Eisbaden ist das neue Brotbacken, so wie Brotbacken das neue Yoga war. Irgendeine Tätigkeit eben, die sich zum Trend auswächst und die vor allem ein Ziel hat: Mir ein schlechtes Gewissen zu bereiten. „Das solltet Ihr auch mal versuchen“, säuselte Stefan den zweitschlimmsten Satz dieses Winters. Etwas Ähnliches hatte damals auch Tommy gesagt, als er seinen selbst gebackenen Urkornlaib aus dem Ofen holte, der mich nur Minuten später einen halben Zahn kostete. Oder Annas selbst gemachte Pasta! Die war zum Trocknen stundenlang raumgreifend in Annas Küche gehangen, hatte uns beim Aperitif den Blick aufeinander verstellt – und schmeckte dann ausgesprochen unspektakulär. Ich hadere mit dem Zeitgeist. Was für meine Freunde ein neues Hobby ist, endet für mich regelmäßig als Mutprobe, die ich nicht bestehe. Wird man nicht irgendwann zu alt für Mutproben?

Jetzt ist jedenfalls Eisbaden der heiße Scheiß. Die wohlige Wärme danach mag großartig sein.

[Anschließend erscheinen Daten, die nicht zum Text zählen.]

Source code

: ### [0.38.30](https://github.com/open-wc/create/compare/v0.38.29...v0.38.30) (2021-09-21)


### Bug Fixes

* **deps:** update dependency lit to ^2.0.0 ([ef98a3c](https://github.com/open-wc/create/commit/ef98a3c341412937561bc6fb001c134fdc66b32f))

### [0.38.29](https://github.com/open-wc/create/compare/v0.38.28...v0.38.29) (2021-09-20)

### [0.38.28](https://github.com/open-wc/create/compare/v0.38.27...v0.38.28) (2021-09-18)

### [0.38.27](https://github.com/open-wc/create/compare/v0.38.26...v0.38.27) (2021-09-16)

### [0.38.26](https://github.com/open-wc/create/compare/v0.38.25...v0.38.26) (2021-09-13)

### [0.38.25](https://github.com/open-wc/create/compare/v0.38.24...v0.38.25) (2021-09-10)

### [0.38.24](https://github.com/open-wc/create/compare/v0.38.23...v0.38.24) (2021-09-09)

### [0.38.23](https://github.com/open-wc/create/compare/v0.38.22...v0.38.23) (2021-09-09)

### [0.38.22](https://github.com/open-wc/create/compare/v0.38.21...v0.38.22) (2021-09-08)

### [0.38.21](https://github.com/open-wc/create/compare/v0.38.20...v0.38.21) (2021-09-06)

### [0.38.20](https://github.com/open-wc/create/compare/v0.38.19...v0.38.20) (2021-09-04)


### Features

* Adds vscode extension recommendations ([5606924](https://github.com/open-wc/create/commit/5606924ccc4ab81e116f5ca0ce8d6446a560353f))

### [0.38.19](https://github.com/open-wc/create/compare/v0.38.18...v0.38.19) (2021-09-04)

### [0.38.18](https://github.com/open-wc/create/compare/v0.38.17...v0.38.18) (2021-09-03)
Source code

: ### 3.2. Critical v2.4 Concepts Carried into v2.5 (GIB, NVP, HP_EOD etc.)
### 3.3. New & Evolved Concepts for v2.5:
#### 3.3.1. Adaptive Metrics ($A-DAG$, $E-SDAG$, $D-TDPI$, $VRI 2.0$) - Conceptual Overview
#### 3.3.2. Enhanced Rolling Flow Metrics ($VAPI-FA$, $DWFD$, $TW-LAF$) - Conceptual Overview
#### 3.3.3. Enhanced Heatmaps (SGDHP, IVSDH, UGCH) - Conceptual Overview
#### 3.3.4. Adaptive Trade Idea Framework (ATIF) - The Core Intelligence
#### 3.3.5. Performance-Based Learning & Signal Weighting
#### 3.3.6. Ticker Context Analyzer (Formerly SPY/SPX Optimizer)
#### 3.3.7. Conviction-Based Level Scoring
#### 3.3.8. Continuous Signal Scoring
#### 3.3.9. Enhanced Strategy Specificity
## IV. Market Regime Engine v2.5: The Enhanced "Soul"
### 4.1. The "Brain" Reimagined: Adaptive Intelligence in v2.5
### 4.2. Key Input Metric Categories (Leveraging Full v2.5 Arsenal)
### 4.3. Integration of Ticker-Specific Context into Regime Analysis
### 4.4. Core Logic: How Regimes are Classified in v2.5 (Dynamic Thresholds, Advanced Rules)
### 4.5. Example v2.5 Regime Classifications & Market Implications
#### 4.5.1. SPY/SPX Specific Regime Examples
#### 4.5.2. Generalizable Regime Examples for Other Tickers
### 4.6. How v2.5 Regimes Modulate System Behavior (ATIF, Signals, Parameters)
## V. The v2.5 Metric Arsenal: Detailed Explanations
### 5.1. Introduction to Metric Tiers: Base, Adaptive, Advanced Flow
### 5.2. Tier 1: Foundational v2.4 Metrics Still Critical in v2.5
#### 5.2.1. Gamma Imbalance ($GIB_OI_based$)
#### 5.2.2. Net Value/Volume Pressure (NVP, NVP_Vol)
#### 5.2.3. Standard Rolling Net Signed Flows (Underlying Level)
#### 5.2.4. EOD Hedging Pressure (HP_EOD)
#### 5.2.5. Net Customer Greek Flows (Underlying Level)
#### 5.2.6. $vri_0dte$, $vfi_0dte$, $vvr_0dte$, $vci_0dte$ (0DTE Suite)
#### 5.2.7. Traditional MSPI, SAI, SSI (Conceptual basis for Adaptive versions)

Und dieses Gefühl, der krasseste Typ am Tisch zu sein, wenn man aus seinem Leben erzählt, das kennt ja sonst nur Dieter Bohlen. Trotzdem kann ich mich nicht fürs Eisbaden erwärmen. Der Weg ins Wasser ist mir schlichtweg zu nass, zu kalt und zu steinig. Außerdem habe ich derzeit keine Bikinifigur – und genug andere Herausforderungen in meinem Leben. In meiner Küche wird beispielsweise das Wasser nicht mehr warm, ich muss immer kalt abspülen. Das ist das Eisbaden des kleinen Mannes. Das reicht mir. Freund Stefan ließ trotzdem nicht locker, als er uns in der Kneipe für sein neues Hobby gewinnen wollte. Schließlich gab ich ihm ein Versprechen: Ich gehe ab jetzt auch regelmäßig zum Eisbaden, und zwar immer am letzten Tag eines Jahrhunderts.